Przyjmuje się bowiem, że brak merytorycznych podstaw do ogłoszenia upadłości dłużnika z powodu niestwierdzenia stanu niewypłacalności, wyklucza możliwość przeprowadzenia oceny przewidzianej w art. 13 ust. 1 p.u.in. Jeżeli dłużnik nie jest niewypłacalny, to nie można ogłosić jego upadłości i nie można badać, czy majątek dłużnika wystarcza na zaspokojenie kosztów postępowania, gdyż jest ono dopuszczalne tylko wówczas, gdy dłużnik jest niewypłacalny. Ponadto w aktach sprawy nie znajdują się żadne dokumenty umożliwiające oszacowanie majątku uczestnika
i ocenę, czy wystarczą one na pokrycie kosztów postępowania. Z tego względu należy przyjąć, że Sąd I instancji niezasadnie zastosował jako podstawę oddalenia wniosku
art. 13 ust. 1 p.u.in., w sytuacji, gdy wniosek podlegał oddaleniu wyłącznie
w oparciu o art. 10 i 11 p.u.in., a rozważania odnośnie podstaw zastosowania tego przepisu zawarte w uzasadnieniu zaskarżonego orzeczenia są zbędne i prawnie nieuzasadnione. Należy przy tym zaznaczyć, że oddalenie wniosku o ogłoszenie upadłości w oparciu o art. 13 p.u.in. pociąga dla uczestnika dotkliwy skutek w postaci wpisania go ponownie do Rejestru Dłużników Niewypłacalnych, co na tym etapie postępowania byłoby zdecydowanie przedwczesne.

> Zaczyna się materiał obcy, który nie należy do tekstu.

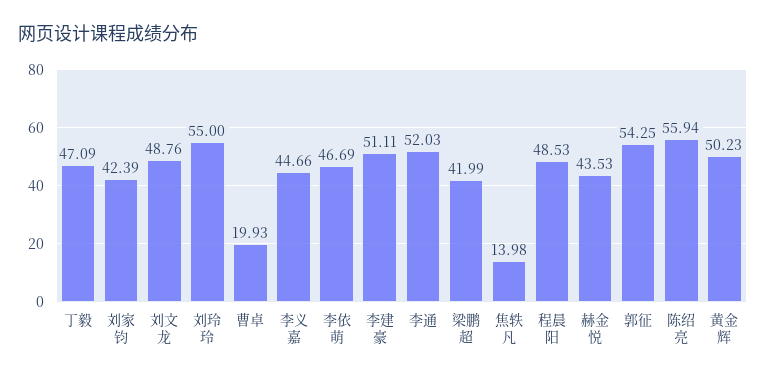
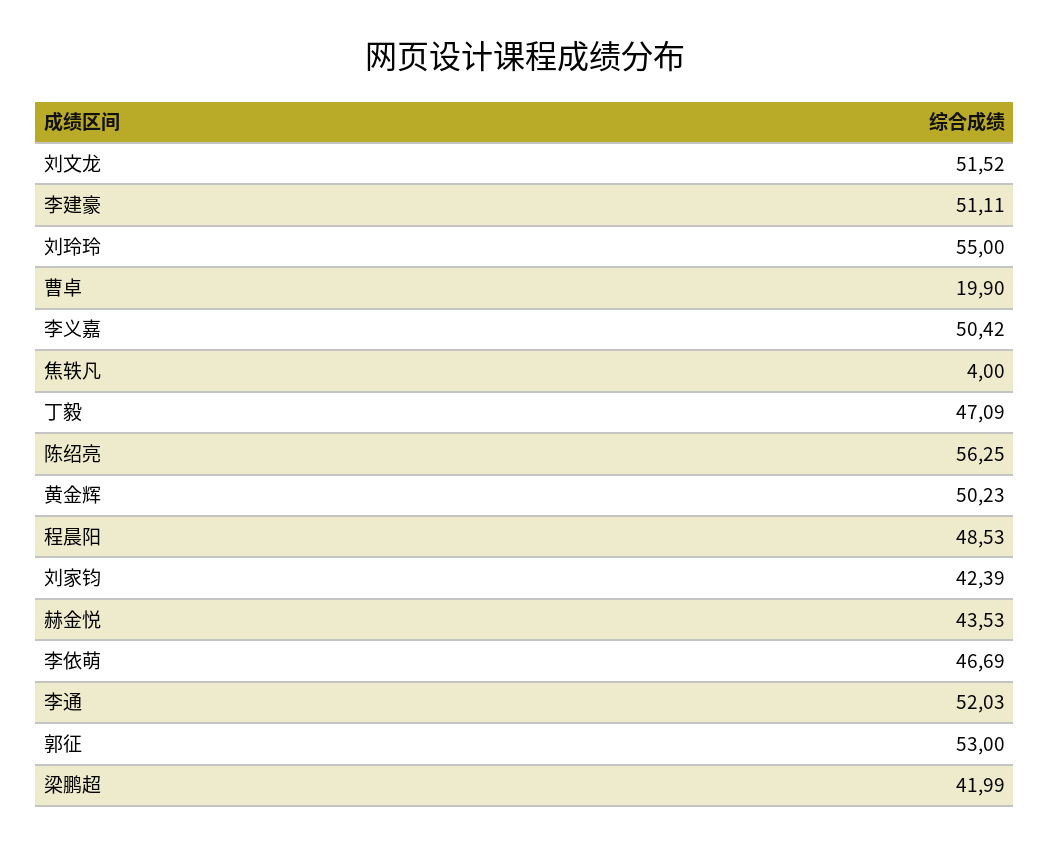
  {
    "丁毅": 47.09,
    "刘家钧": 42.39,
-   "刘文龙": 48.76,
+   "刘文龙": 51.52,
    "刘玲玲": 55,
-   "曹卓": 19.93,
+   "曹卓": 19.9,
-   "李义嘉": 44.66,
+   "李义嘉": 50.42,
    "李依萌": 46.69,
    "李建豪": 51.11,
    "李通": 52.03,
    "梁鹏超": 41.99,
-   "焦轶凡": 13.98,
+   "焦轶凡": 4,
    "程晨阳": 48.53,
    "赫金悦": 43.53,
-   "郭征": 54.25,
+   "郭征": 53,
-   "陈绍亮": 55.94,
+   "陈绍亮": 56.25,
    "黄金辉": 50.23
  }

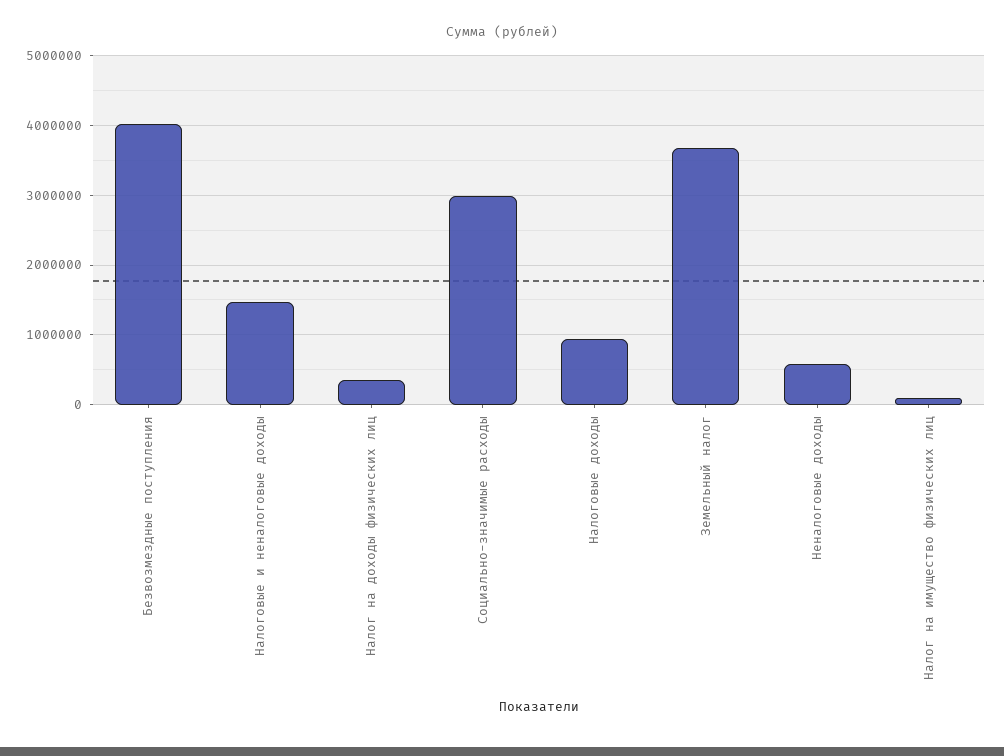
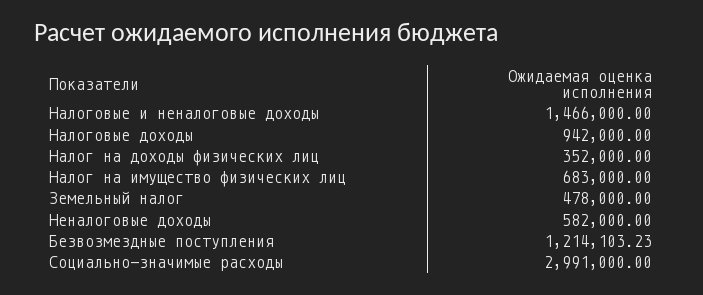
  {
-   "Безвозмездные поступления": 4000000,
+   "Безвозмездные поступления": 1214103.23,
    "Налоговые и неналоговые доходы": 1466000,
    "Налог на доходы физических лиц": 352000,
    "Социально-значимые расходы": 2991000,
    "Налоговые доходы": 942000,
-   "Земельный налог": 3700000,
+   "Земельный налог": 478000,
    "Неналоговые доходы": 582000,
-   "Налог на имущество физических лиц": 100000
+   "Налог на имущество физических лиц": 683000
  }

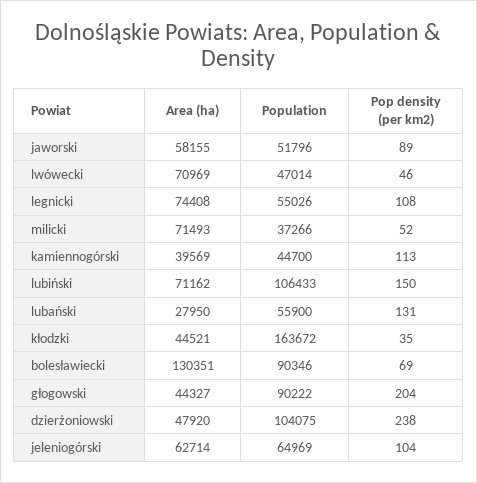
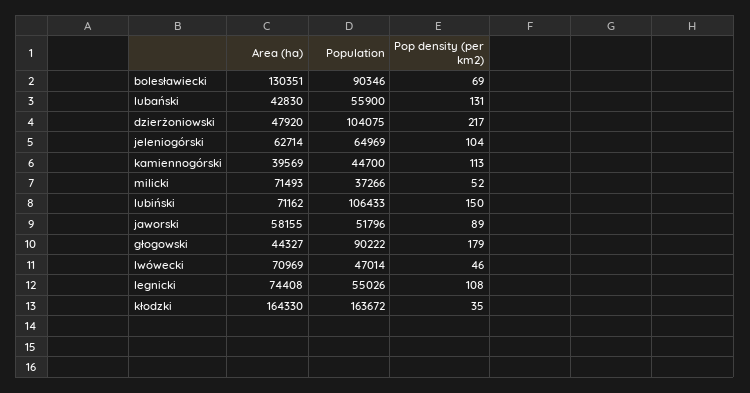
  {
    "Area (ha)": {
      "jaworski": 58155,
      "lwówecki": 70969,
      "legnicki": 74408,
      "milicki": 71493,
      "kamiennogórski": 39569,
      "lubiński": 71162,
-     "lubański": 27950,
+     "lubański": 42830,
-     "kłodzki": 44521,
+     "kłodzki": 164330,
      "bolesławiecki": 130351,
      "głogowski": 44327,
      "dzierżoniowski": 47920,
      "jeleniogórski": 62714
    },
    "Population": {
      "jaworski": 51796,
      "lwówecki": 47014,
      "legnicki": 55026,
      "milicki": 37266,
      "kamiennogórski": 44700,
      "lubiński": 106433,
      "lubański": 55900,
      "kłodzki": 163672,
      "bolesławiecki": 90346,
      "głogowski": 90222,
      "dzierżoniowski": 104075,
      "jeleniogórski": 64969
    },
    "Pop density (per km2)": {
      "jaworski": 89,
      "lwówecki": 46,
      "legnicki": 108,
      "milicki": 52,
      "kamiennogórski": 113,
      "lubiński": 150,
      "lubański": 131,
      "kłodzki": 35,
      "bolesławiecki": 69,
-     "głogowski": 204,
+     "głogowski": 179,
-     "dzierżoniowski": 238,
+     "dzierżoniowski": 217,
      "jeleniogórski": 104
    }
  }

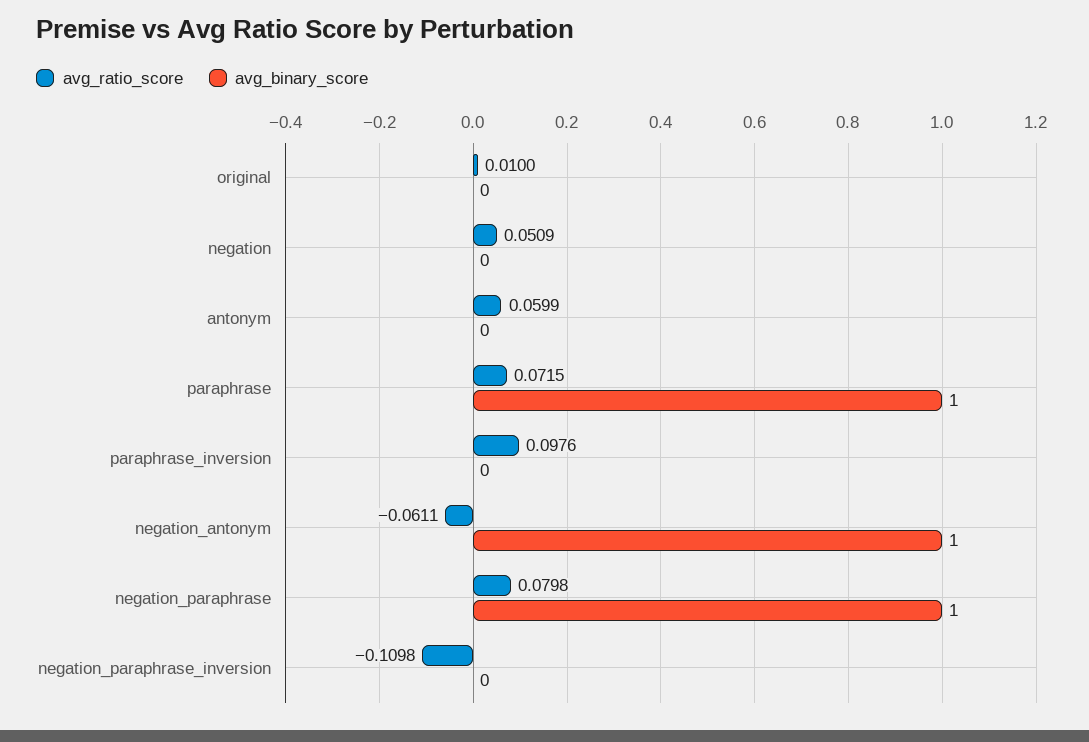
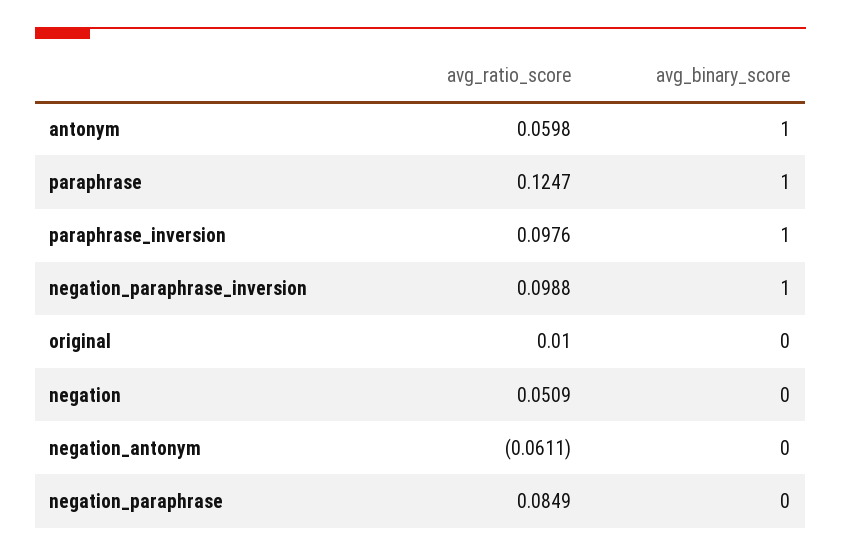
  {
    "avg_ratio_score": {
      "original": 0.01,
      "negation": 0.0509,
-     "antonym": 0.0599,
+     "antonym": 0.0598,
-     "paraphrase": 0.0715,
+     "paraphrase": 0.1247,
      "paraphrase_inversion": 0.0976,
      "negation_antonym": -0.0611,
-     "negation_paraphrase": 0.0798,
+     "negation_paraphrase": 0.0849,
-     "negation_paraphrase_inversion": -0.1098
+     "negation_paraphrase_inversion": 0.0988
    },
    "avg_binary_score": {
      "original": 0,
      "negation": 0,
-     "antonym": 0,
+     "antonym": 1,
      "paraphrase": 1,
-     "paraphrase_inversion": 0,
+     "paraphrase_inversion": 1,
-     "negation_antonym": 1,
+     "negation_antonym": 0,
-     "negation_paraphrase": 1,
+     "negation_paraphrase": 0,
-     "negation_paraphrase_inversion": 0
+     "negation_paraphrase_inversion": 1
    }
  }

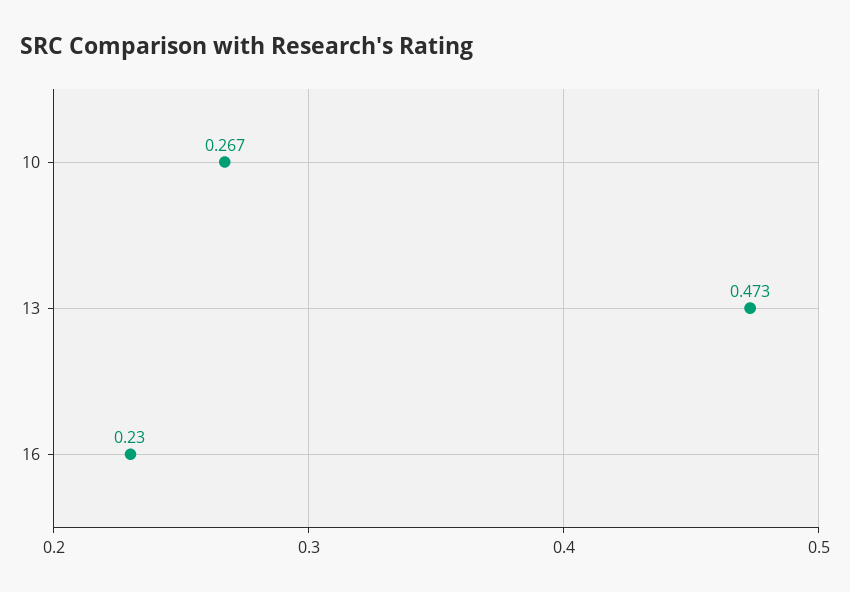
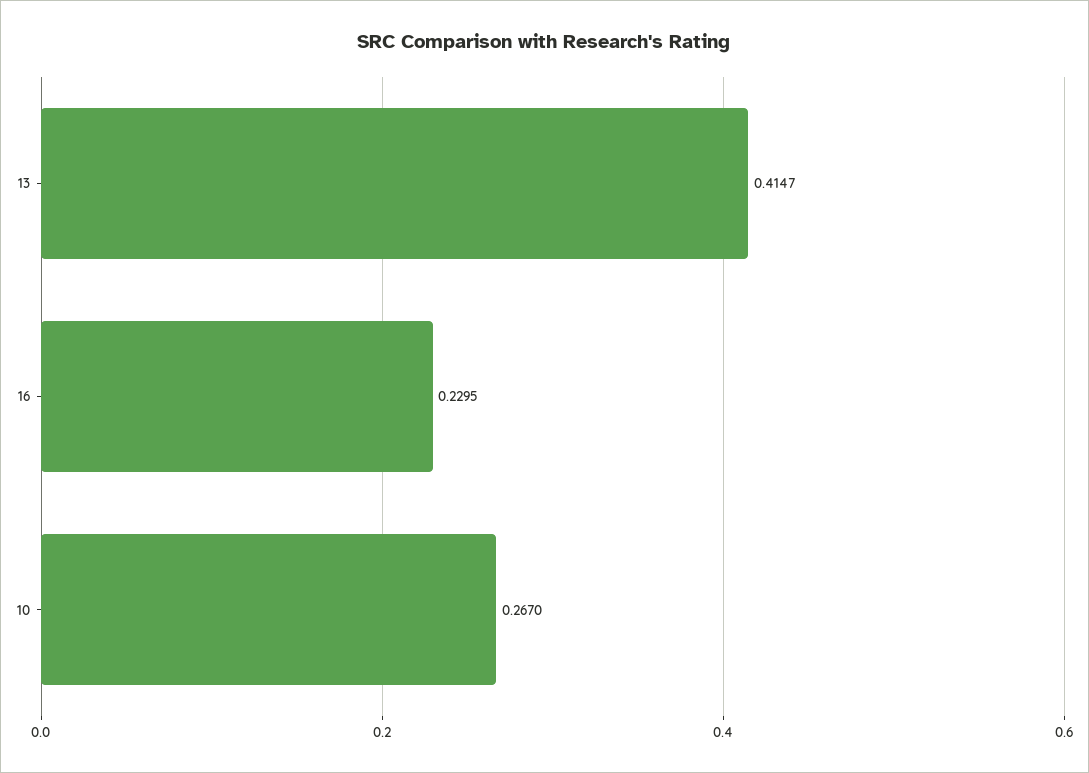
  {
    "10": 0.267,
-   "13": 0.473,
+   "13": 0.4147,
    "16": 0.2295
  }

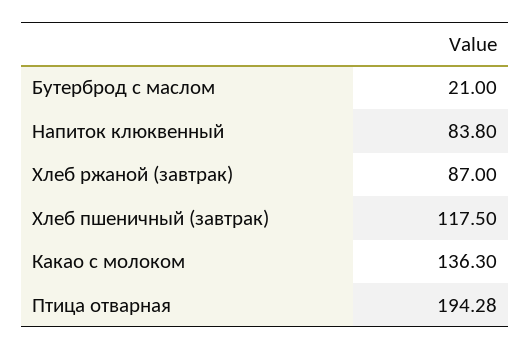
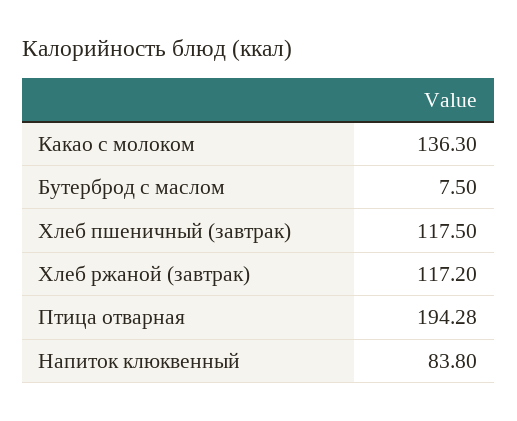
  {
-   "Бутерброд с маслом": 21,
+   "Бутерброд с маслом": 7.5,
    "Напиток клюквенный": 83.8,
-   "Хлеб ржаной (завтрак)": 87,
+   "Хлеб ржаной (завтрак)": 117.2,
    "Хлеб пшеничный (завтрак)": 117.5,
    "Какао с молоком": 136.3,
    "Птица отварная": 194.28
  }

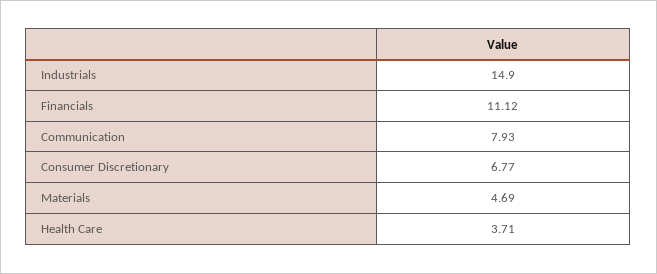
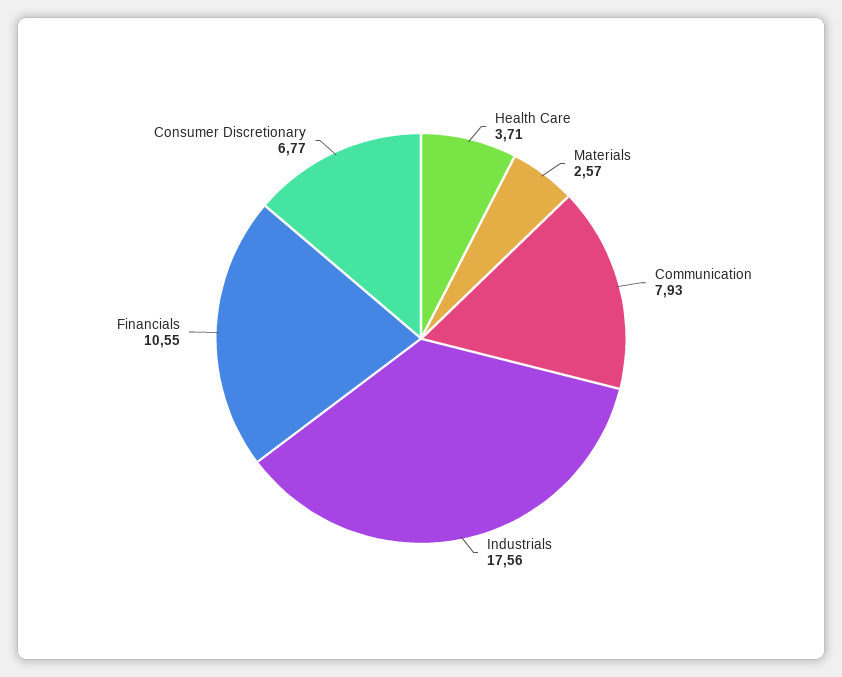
  {
-   "Industrials": 14.9,
+   "Industrials": 17.56,
-   "Financials": 11.12,
+   "Financials": 10.55,
    "Communication": 7.93,
    "Consumer Discretionary": 6.77,
-   "Materials": 4.69,
+   "Materials": 2.57,
    "Health Care": 3.71
  }

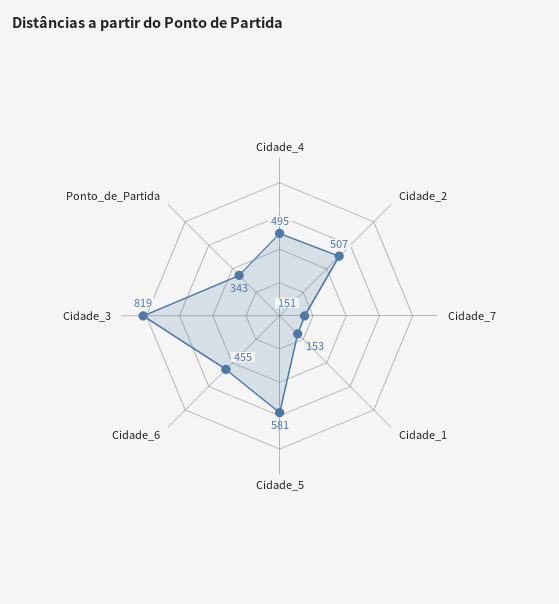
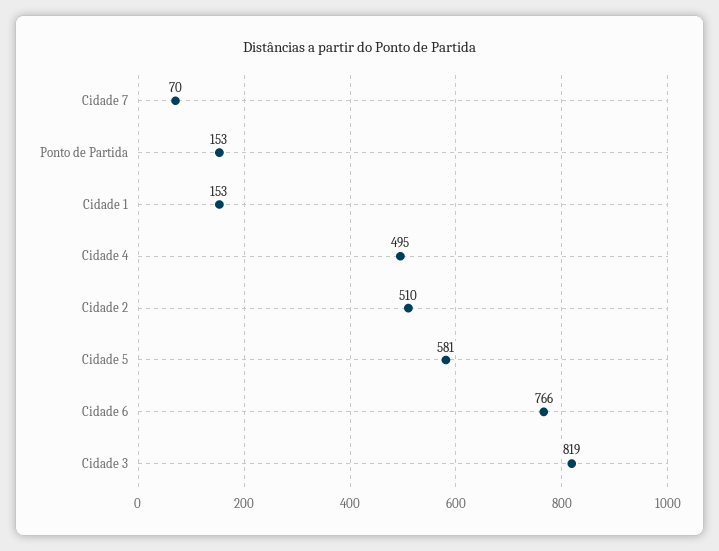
  {
    "Cidade_4": 495,
-   "Cidade_2": 507,
+   "Cidade_2": 510,
-   "Cidade_7": 151,
+   "Cidade_7": 70,
    "Cidade_1": 153,
    "Cidade_5": 581,
-   "Cidade_6": 455,
+   "Cidade_6": 766,
    "Cidade_3": 819,
-   "Ponto_de_Partida": 343
+   "Ponto_de_Partida": 153
  }

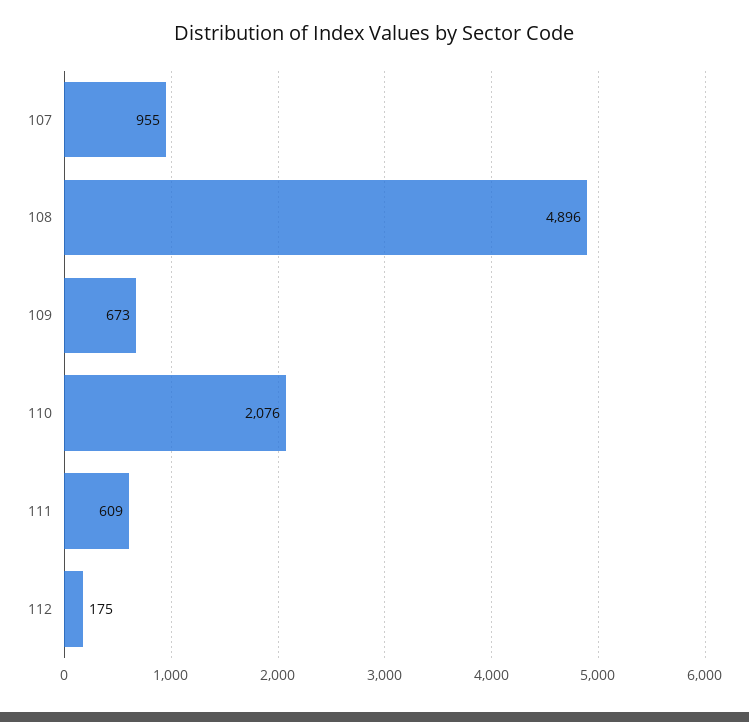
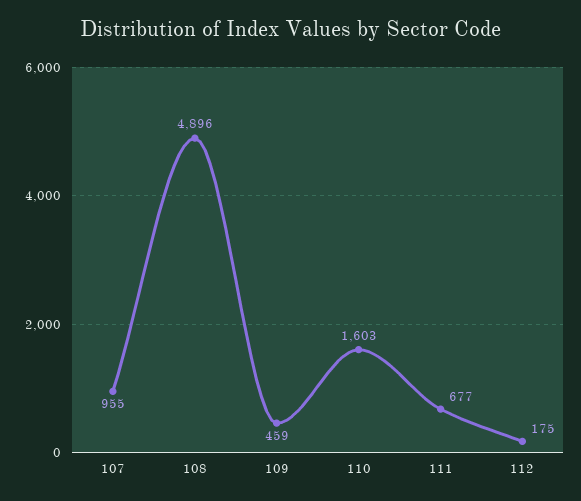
  {
    "107": 955,
    "108": 4896,
-   "109": 673,
+   "109": 459,
-   "110": 2076,
+   "110": 1603,
-   "111": 609,
+   "111": 677,
    "112": 175
  }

Powyższe uchybienie nie może jednak stanowić podstawy do zmiany zaskarżonego postanowienia, które odpowiada prawu.

Mając powyższe na uwadze Sąd Okręgowy na podstawie art. 385 k.p.c.
w związku z art. 397 § 2 k.p.c. i art. 35 ustawy z dnia 28 lutego 2003r. Prawo upadłościowe i naprawcze (tekst jednolity Dz. U. z 2012 r., nr 192, poz. 1112 ze zm.) oddalił zażalenie wnioskodawcy.